Supplied records section start
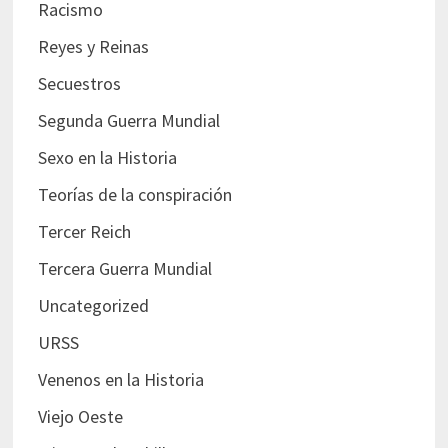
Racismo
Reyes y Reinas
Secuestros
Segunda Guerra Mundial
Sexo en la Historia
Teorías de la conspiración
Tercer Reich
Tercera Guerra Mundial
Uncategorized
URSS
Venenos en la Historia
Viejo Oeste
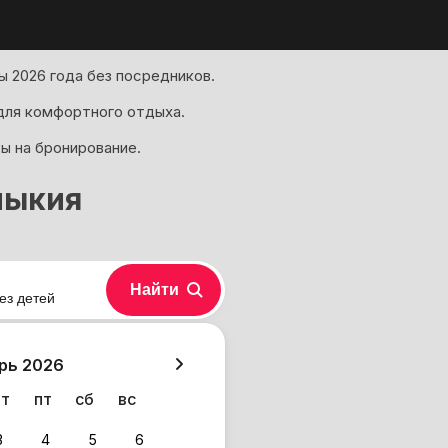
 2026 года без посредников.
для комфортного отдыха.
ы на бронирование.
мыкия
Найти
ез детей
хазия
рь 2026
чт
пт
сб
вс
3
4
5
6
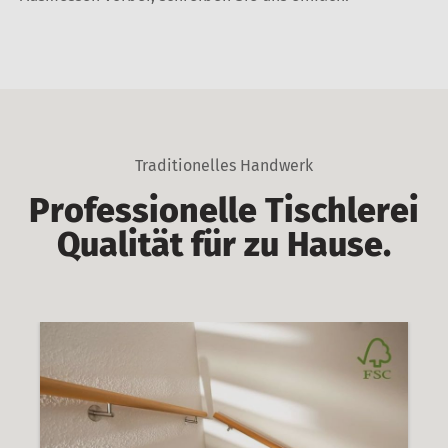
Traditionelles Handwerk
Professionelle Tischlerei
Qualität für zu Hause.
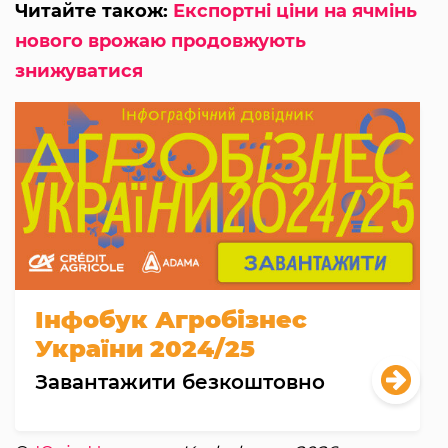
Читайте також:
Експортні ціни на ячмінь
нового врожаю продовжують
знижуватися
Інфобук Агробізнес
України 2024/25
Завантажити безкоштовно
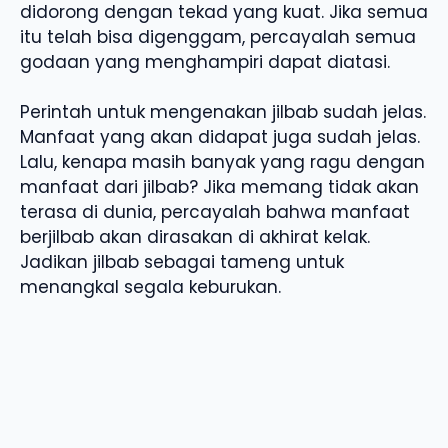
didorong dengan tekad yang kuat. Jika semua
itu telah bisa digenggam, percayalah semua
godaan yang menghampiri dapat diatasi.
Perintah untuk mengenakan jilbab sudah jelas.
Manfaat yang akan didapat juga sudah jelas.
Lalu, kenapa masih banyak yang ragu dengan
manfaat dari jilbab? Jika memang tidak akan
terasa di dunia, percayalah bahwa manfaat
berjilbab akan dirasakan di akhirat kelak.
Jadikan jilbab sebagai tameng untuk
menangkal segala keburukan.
Supplied records section end
Supplied records section start
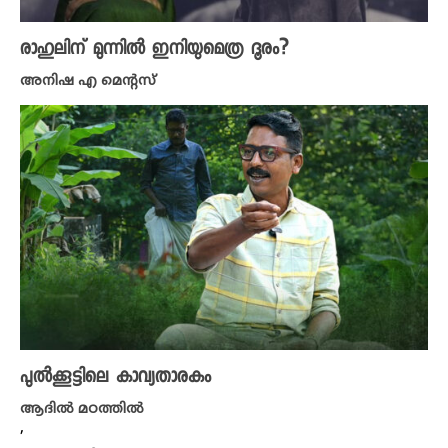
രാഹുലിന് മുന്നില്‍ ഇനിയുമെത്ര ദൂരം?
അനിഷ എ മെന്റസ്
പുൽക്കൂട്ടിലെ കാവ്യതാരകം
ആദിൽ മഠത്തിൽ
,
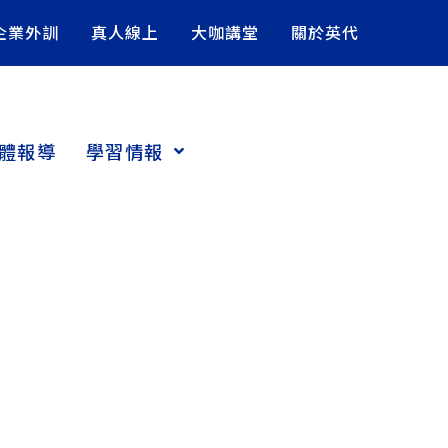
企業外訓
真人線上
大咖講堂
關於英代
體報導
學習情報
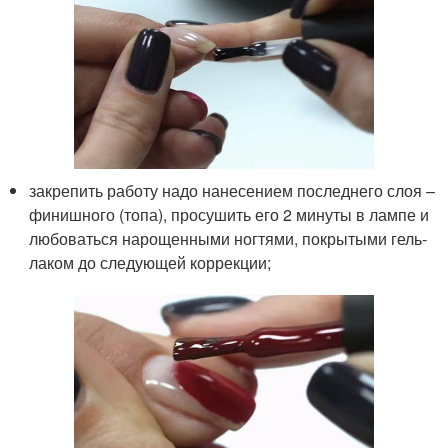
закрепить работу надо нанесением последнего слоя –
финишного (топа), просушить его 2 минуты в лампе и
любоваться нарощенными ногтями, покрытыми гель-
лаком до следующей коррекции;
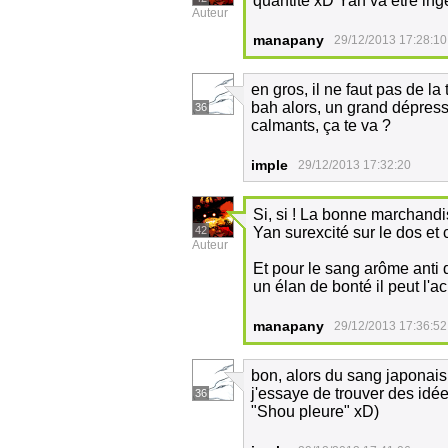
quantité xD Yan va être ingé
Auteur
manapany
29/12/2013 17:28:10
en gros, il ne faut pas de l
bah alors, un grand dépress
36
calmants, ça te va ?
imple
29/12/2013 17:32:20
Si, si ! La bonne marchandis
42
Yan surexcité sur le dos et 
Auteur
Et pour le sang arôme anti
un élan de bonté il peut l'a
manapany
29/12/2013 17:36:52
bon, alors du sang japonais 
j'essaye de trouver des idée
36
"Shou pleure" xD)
Supplied records section end
Supplied records section start
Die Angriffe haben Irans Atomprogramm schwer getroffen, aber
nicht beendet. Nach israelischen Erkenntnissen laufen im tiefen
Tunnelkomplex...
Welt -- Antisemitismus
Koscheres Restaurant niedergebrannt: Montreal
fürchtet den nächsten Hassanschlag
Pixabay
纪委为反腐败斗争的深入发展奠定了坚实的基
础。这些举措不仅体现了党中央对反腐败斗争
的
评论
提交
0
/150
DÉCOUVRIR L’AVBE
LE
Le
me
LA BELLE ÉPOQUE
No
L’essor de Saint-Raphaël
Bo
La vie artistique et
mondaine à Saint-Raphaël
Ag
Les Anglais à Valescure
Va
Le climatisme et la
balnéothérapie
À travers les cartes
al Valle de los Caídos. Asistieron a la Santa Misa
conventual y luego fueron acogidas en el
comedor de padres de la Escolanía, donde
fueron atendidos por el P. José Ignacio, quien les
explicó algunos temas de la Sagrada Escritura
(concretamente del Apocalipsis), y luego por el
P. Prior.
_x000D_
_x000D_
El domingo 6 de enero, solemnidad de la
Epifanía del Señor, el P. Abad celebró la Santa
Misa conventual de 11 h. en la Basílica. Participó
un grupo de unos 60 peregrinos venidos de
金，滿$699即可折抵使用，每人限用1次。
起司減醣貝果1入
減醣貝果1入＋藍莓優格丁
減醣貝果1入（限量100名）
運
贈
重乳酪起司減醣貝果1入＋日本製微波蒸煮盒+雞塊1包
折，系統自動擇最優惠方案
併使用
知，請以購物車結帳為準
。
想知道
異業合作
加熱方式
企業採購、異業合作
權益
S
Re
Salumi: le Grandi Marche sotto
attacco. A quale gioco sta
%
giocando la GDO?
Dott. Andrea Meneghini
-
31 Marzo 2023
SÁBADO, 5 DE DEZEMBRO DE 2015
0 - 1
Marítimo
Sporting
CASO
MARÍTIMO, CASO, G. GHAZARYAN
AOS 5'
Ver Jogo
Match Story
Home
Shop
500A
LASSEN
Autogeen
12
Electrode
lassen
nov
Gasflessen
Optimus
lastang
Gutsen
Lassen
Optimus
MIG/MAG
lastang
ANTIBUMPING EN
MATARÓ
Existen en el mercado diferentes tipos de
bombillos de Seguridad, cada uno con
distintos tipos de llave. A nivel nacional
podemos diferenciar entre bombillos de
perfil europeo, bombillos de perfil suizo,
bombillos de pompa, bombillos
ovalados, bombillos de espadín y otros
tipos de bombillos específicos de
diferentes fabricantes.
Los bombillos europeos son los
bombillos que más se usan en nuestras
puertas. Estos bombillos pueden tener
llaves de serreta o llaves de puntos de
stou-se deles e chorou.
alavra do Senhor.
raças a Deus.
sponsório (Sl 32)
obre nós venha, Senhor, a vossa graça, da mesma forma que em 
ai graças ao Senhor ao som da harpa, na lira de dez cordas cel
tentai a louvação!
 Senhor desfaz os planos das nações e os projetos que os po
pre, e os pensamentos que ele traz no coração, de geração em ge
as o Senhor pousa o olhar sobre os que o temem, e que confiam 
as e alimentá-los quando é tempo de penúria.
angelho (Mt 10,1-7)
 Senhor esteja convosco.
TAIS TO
Supplied records section end
--- What to do ---
What lines in the material mention "tipos"? Copy every one of them.

--- Reply to the task ---
Existen en el mercado diferentes tipos de
distintos tipos de llave. A nivel nacional
tipos de bombillos específicos de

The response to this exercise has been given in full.